In 1859 French acrobat Emile Blondin (born Jean Francois Gravelet) crossed Niagara Falls on a tightrope as 5,000 people watched.

In 1906 the Pure Food and Drug Act and the Meat Inspection Act became law.

In 1917 singer Lena Horne was born in Brooklyn, N.Y.

In 1921 President Warren Harding appointed former President William Howard Taft as the nation’s chief justice.

In 1934 Adolf Hitler began a purge of hundreds of political and military leaders in Germany.

In 1936 the novel “Gone with the Wind” by Margaret Mitchell was published in New York.

In 1952 “The Guiding Light,” a popular radio program, made its debut as a television soap opera.

In 1963 Pope Paul VI was crowned in St. Peter’s Square in Rome, making him the 262nd head of the Roman Catholic Church.

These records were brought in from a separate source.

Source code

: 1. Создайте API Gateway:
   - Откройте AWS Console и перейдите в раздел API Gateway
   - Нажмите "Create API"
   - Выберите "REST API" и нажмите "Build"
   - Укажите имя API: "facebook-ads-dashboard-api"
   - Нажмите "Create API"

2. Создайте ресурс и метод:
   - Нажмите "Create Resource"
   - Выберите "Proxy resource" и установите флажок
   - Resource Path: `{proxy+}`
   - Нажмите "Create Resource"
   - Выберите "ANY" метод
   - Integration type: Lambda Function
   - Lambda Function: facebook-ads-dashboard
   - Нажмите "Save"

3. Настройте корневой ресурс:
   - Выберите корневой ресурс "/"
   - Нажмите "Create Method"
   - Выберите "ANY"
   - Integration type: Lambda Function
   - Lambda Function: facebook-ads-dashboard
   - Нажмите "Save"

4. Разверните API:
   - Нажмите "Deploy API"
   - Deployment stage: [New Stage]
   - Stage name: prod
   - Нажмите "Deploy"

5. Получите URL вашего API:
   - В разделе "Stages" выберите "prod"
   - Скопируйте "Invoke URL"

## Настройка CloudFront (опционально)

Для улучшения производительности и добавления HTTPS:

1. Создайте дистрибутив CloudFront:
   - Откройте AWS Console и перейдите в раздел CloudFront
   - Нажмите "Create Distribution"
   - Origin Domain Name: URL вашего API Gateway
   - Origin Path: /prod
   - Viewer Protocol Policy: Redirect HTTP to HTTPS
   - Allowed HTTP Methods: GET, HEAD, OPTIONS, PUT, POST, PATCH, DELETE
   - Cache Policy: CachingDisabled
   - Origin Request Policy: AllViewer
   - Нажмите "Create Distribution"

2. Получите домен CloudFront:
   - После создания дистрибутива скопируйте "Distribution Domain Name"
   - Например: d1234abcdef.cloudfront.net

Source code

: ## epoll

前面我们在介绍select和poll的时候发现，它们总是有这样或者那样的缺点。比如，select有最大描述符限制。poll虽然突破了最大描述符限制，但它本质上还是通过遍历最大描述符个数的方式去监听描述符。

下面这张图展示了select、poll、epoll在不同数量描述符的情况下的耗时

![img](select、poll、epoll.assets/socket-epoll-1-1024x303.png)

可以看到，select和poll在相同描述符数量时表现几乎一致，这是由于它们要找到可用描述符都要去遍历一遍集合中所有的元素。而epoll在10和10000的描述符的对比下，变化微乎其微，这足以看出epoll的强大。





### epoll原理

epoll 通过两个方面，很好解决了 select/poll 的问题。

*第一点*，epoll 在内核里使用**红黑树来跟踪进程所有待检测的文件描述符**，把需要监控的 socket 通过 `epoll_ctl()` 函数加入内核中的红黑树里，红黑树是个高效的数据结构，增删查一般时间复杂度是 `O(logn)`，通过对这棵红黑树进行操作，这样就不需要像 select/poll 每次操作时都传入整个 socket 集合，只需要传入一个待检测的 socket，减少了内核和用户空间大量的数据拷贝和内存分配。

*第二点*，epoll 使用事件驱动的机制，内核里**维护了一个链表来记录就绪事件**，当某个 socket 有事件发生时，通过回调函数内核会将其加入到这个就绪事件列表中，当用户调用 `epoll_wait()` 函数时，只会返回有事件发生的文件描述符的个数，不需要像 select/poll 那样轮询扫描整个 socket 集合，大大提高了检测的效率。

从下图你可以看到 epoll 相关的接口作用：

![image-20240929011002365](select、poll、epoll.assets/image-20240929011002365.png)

In 1971 three Soviet cosmonauts, in space for more than three weeks, were found dead when their Soyuz 11 spacecraft landed. Also in 1971 the 26th Amendment, lowering the minimum voting age to 18, was ratified.

In 1984 playwright Lillian Hellman died in Vineyard Haven, Mass.; she was 79.

In 1985 all 39 remaining American hostages seized in the hijacking of a TWA jet were freed after 17 days of captivity in Beirut.

In 1986 the Supreme Court ruled 5-4 that states could ban homosexual acts between consenting adults.